The ending of the trial badger cull in Gloucestershire three weeks early is a clear sign it is not the right way forward in tackling bovine TB, protesters say.
Campaign group Shropshire Against The Badger Cull, set up by friends Jeanette Salisbury-Roberts and Pip Davies, is calling for the resignation or sacking of Owen Paterson because of his role in driving through the badger cull.
The cull ended at noon on Saturday, rather than the December 18 date originally planned, because of a failure to meet even reduced targets.
Those against the badger cull say that is evidence of the flawed process of culling and justification for their opposition to it.
They say any suggestion the cull should be extended to areas including Shropshire next years should now be discounted and other options investigated such as vaccination against TB in badgers.
The campaigners say the cull is not tried and tested and that by its very nature it is too random to be effective.
Ms Salisbury-Roberts, from Wern, Weston Rhyn, said today: "Whilst we're delighted that the cull has ended for now in Gloucestershire, we will still keep fighting to stop this totally unscientific method of dealing with bovine TB.
"Mr Paterson seems convinced that for now, this is the only way forward in the treatment of this awful disease. This is despite significant evidence to show that culling can in fact make matters worse.
"Infected badgers who are under threat may leave their sets and move into other areas, potentially spreading the disease.
"Not one of the badgers killed has been tested for TB – why has the Government passed up the ideal opportunity to obtain scientific data from the cull?
"If badgers can be caught in cages and shot, they can be caught and vaccinated – a process which is more morally acceptable and much more cost-effective than shooting."
Mrs Davies, a mother-of-three and teaching assistant from Oswestry, added: "The government's are just culling badgers because it is the easy option. It goes against all scientific proof that it is just not viable.
"It would be more viable to vaccinate badgers and control them, than to kill them. Farmers don't want to take any responsibility for their own bad practices.
"For instance there was a recent case of bovine TB up in County Durham. It didn't have a bovine TB problem before, so as far as we are concerned it is due to cattle being diverted in from the south. Nothing to do with badgers at all."
The women set up a page on Facebook – https:// www.face book.com/ shropshireagainstthe cull?fref=ts – and already have nearly 400 likes.
The RSPCA has also been an outspoken critic of badger culling. It today called for the whole issue to be reconsidered by the Government.

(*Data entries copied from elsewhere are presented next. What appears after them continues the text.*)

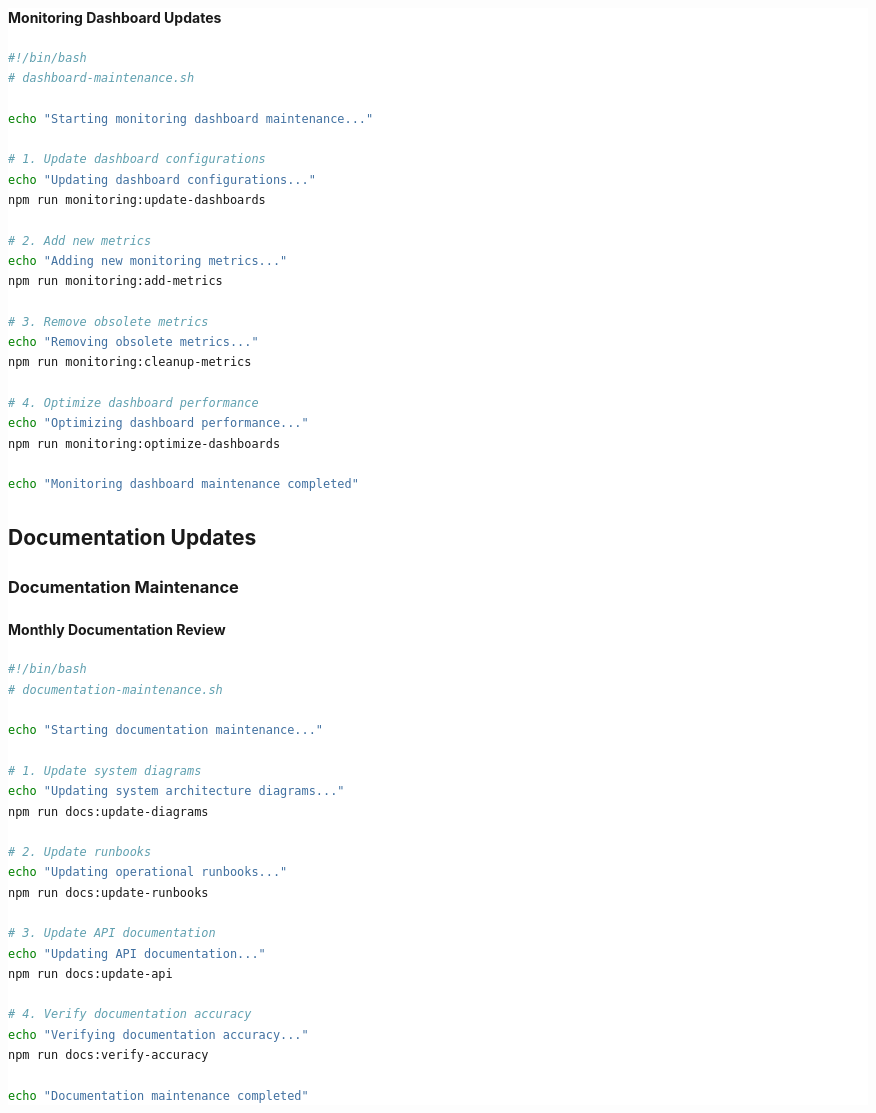 #### Monitoring Dashboard Updates
```bash
#!/bin/bash
# dashboard-maintenance.sh

echo "Starting monitoring dashboard maintenance..."

# 1. Update dashboard configurations
echo "Updating dashboard configurations..."
npm run monitoring:update-dashboards

# 2. Add new metrics
echo "Adding new monitoring metrics..."
npm run monitoring:add-metrics

# 3. Remove obsolete metrics
echo "Removing obsolete metrics..."
npm run monitoring:cleanup-metrics

# 4. Optimize dashboard performance
echo "Optimizing dashboard performance..."
npm run monitoring:optimize-dashboards

echo "Monitoring dashboard maintenance completed"
```

## Documentation Updates

### Documentation Maintenance

#### Monthly Documentation Review
```bash
#!/bin/bash
# documentation-maintenance.sh

echo "Starting documentation maintenance..."

# 1. Update system diagrams
echo "Updating system architecture diagrams..."
npm run docs:update-diagrams

# 2. Update runbooks
echo "Updating operational runbooks..."
npm run docs:update-runbooks

# 3. Update API documentation
echo "Updating API documentation..."
npm run docs:update-api

# 4. Verify documentation accuracy
echo "Verifying documentation accuracy..."
npm run docs:verify-accuracy

echo "Documentation maintenance completed"
```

The charity's head of public affairs, David Bowles, said: "At last the Government has acknowledged that the culls have failed – they have failed to reach their target numbers and failed to do it in the allocated time.
"We just cannot understand why it took so long for this realisation to hit. It was patently clear at the end of the initial cull period in Gloucestershire that the numbers of badgers being killed were way off the intended target. The farce should have ended then.
"Instead we have a situation where more badgers have been needlessly killed, animals continued to be cage-trapped despite the appalling weather and where the problems of bovine TB in cattle could have been made worse not better in these areas."